Sa candidature était redoutée par plusieurs pans de la société sénégalaise qui la jugeaient dangereuse pour la stabilité du pays et inconstitutionnelle. Il n’en sera rien. Ce lundi soir, le président sénégalais a mis fin à un long suspens qui devrait décrisper le climat politique dans le pays. Lors d’une adresse à la nation, en direct sur la télévision publique RTS, Macky Sall a déclaré qu’il ne sollicitera pas de troisième mandat en 2024.
Cette décision, dans une région marquée par les coups d’Etat à répétition, restaure quelque peu la réputation récemment mise à mal de la démocratie sénégalaise, alors que les opposants de Macky Sall lui prêtaient depuis des mois le dessein de se présenter à un troisième mandat, illégal à leurs yeux. «Mes chers compatriotes, ma décision longuement et mûrement réfléchie est de ne pas être candidat à la prochaine élection du 25 février 2024», a-t-il déclaré lors d’une adresse à la nation diffusée sur la télévision publique RTS.
Après avoir été un dirigeant du mouvement contre la candidature pour un troisième mandat de son prédécesseur, Abdoulaye Wade, au pouvoir de 2000 à 2012, et avoir soutenu à de multiples reprises qu’il ne ferait que deux mandats, le président Sall refusait depuis plusieurs mois de lever le doute sur ses intentions et n’avait placé aucun dauphin sur le devant de la scène. «Le Sénégal dépasse ma personne et il est rempli de leaders capables de pousser le pays vers l’émergence», a-t-il dit.
» Préserver ma dignité et ma parole. J’ai un code d’honneur » même si, selon lui, la constitution lui accorde le droit de se présenter pour « un second quinquennat. »
«On a tant spéculé, commenté ma candidature à cette élection […] Mes priorités portaient surtout sur la gestion d’un pays, d’une équipe gouvernementale cohérente, et engagée dans l’action pour l’émergence, surtout dans un contexte socio-économique difficile et incertain», a-t-il ajouté. «J’ai une claire conscience et mémoire de ce que j’ai dit, écrit et répété, ici et ailleurs, c’est-à-dire que le mandat de 2019 était mon second et dernier mandat», a-t-il souligné. «J’ai un code d’honneur et un sens de la responsabilité historique qui me commandent de préserver ma dignité et ma parole».
Il a fermement condamné les violences qui ont suivi la condamnation à deux ans de prison de son principal opposant, Ousmane Sonko, dans une affaire de mœurs.
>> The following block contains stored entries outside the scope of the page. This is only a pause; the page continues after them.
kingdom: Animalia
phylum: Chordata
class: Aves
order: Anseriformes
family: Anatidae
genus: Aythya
Elle le rend en l’état actuel inéligible. Elle a engendré début juin les troubles les plus graves depuis des années au Sénégal, faisant 16 morts selon les autorités, 24 selon Amnesty international et une trentaine selon l’opposition. «L’objectif funeste des instigateurs, auteurs et complices de cette violence inouïe était clair: semer la terreur, mettre notre pays à l’arrêt et le déstabiliser. C’est un véritable crime organisé contre la nation sénégalaise, contre l’État, contre la République et ses institutions», a affirmé dans son discours le président Sall.
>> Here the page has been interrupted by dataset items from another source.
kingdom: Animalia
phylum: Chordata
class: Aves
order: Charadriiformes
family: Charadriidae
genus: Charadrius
Sans le désigner, Macky SALL compte faire payer à ceux-là, Ousmane SONKO particulièrement d’avoir « semer la terreur, mettre notre pays à l’arrêt et le déstabiliser »
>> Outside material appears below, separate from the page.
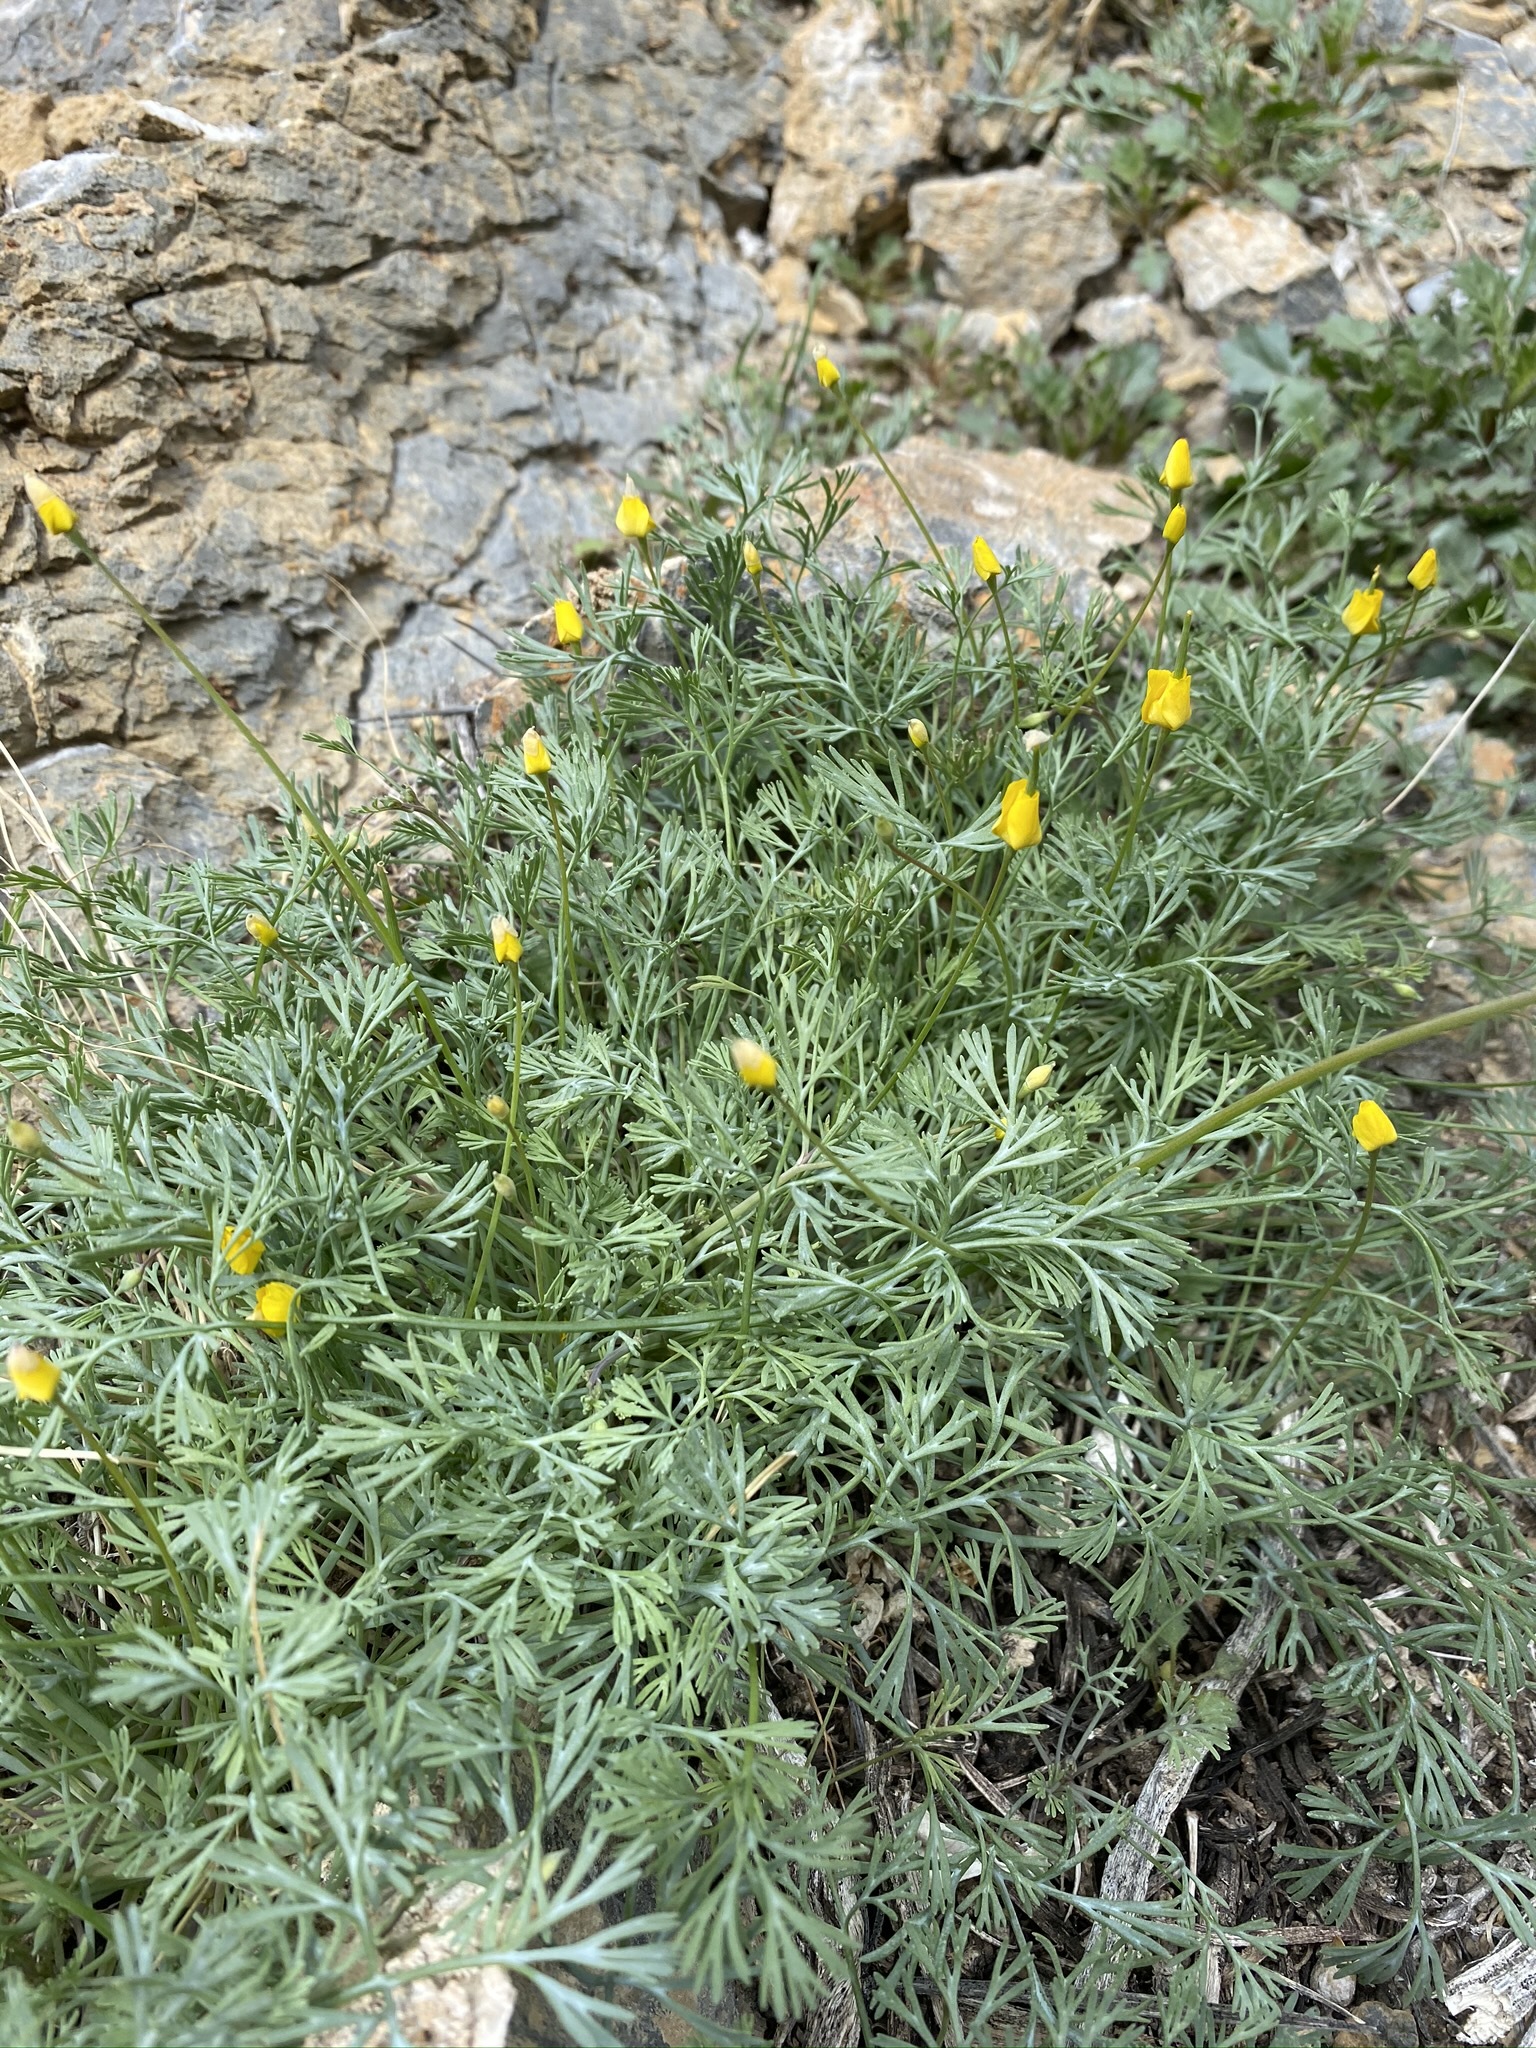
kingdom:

Ousmane Sonko, qui jouit d’une grande popularité auprès de la jeunesse, n’a cessé pour sa part de crier au complot du pouvoir – qui le réfute – pour l’écarter de la présidentielle de février 2024. Il est bloqué par les forces de sécurité chez lui à Dakar, «séquestré» selon lui, depuis le 28 mai. Dans une vidéo dimanche soir sur les réseaux sociaux, l’opposant a appelé les Sénégalais à manifester «massivement» les prochains jours, que Macky Sall se présente ou pas.
Selon l’opposant, si le président ne se présente pas, ce serait pour mieux l’éliminer. En cas d’arrestation et s’il n’est pas libéré dans les deux heures, «j’appelle tout le peuple sénégalais à se lever comme un seul homme et à sortir massivement et cette fois-ci à en finir avec ce régime criminel», a-t-il dit. «Si on doit mener un combat, il faut qu’il soit définitif. J’en appelle à un sursaut national. Les jours et les semaines à venir seront cruciaux» et «difficiles», a ajouté Ousmane SONKO.